Gets everything but the last dot: foo.bar.jpeg gets you foo.bar.
Handles files with no dot: secret-letter gets you secret-letter.
Note: as commenter j_random_hacker suggested, this performs as advertised, but you might want to precede things with an anchor for readability purposes.
Everything followed by a dot followed by one or more characters that's not a dot, followed by the end-of-string:
(.+?)\.[^\.]+$
The everything-before-the-last-dot is grouped for easy retrieval.
If you aren't 100% sure every file will have an extension, try:
(.+?)(\.[^\.]+$|$)
how about 2 captures one for the end and one for the filename.
eg.
(.+?)(?:\.[^\.]*$|$)
^(.*)\\(.*)(\..*)$
Gets the Path without the last \
The file without extension
The the extension with a .
Examples:
c:\1\2\3\Books.accdb
(c:\1\2\3)(Books)(.accdb)
Does not support multiple . in file name
Does support . in file path
I realize this question is a bit outdated, however, I had some trouble finding a good source and wound up making the regex myself. To save whoever may find this time,
If you're looking for a ~standalone~ regex
This will match the extension without the dot
\w+(?![\.\w])
This will always match the file name if it has an extention
[\w\. ]+(?=[\.])
Ok, I am not sure why I would use regular expression for this. If I know for example that the string is a full filepath, then I would use another API to get the file name. Regular expressions are very powerfull but at the same time quite complex (you have just proved that by asking how to create such a simple regex). Somebody said: you had a problem that you decided to solve it using regular expressions. Now you have two problems.
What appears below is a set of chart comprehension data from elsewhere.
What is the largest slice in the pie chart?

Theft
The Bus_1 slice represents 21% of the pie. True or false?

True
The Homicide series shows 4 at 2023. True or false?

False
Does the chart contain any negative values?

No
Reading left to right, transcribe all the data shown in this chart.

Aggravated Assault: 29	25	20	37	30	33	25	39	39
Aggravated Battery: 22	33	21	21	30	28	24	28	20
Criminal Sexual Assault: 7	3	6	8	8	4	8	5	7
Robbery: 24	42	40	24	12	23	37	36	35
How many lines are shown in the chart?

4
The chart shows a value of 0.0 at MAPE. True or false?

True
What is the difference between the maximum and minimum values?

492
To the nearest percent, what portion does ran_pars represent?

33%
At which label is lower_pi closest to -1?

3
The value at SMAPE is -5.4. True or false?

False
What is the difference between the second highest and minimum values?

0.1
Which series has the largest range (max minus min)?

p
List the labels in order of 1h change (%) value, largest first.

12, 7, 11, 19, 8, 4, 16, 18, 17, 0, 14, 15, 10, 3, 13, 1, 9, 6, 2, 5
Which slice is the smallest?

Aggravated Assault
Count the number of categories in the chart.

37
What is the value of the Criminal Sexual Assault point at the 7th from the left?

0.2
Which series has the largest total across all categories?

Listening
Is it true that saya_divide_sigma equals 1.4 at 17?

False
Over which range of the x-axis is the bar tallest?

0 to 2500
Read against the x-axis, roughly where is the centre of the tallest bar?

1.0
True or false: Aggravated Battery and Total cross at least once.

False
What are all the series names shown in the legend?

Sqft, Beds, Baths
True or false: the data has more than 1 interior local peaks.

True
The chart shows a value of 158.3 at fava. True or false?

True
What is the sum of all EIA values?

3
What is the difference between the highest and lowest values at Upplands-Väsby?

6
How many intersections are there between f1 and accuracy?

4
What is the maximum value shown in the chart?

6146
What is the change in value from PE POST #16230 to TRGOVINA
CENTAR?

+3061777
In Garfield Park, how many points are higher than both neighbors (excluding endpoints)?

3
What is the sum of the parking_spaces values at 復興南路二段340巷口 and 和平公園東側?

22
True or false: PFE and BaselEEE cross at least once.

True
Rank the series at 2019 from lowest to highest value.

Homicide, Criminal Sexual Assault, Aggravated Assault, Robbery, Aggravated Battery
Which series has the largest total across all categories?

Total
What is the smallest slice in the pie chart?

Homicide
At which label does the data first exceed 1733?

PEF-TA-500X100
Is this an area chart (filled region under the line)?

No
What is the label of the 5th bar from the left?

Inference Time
Think again. If you are on .NET platform for example, then take a look at System.IO.Path class.
I used this pattern for simple search:
^\s*[^\.\W]+$
for this text:
file.ext
fileext
file.ext.ext
file.ext
fileext
It finds fileext in the second and last lines.
I applied it in a text tree view of a folder (with spaces as indents).
Just the name of the file, without path and suffix.
^.*[\\|\/](.+?)\.[^\.]+$
Try
(?<=[\\\w\d-:]*\\)([\w\d-:]*)(?=\.[\.\w\d-:]*)
Captures just the filename of any kind within an entire filepath. Purposefully excludes the file path and the file extension
Etc:
C:\Log\test\bin\fee105d1-5008-410c-be39-883e5e40a33d.pdf
Doesn't capture (C:\Log\test\bin)
Captures (fee105d1-5008-410c-be39-883e5e40a33d)
Doesn't capture (.pdf)
This RegExp works for me:
(.+(?=\..+$))|(.+[^\.])
Results (bold means match):
test.txt
test 234!.something123
.test
.test.txt
test.test2.txt
.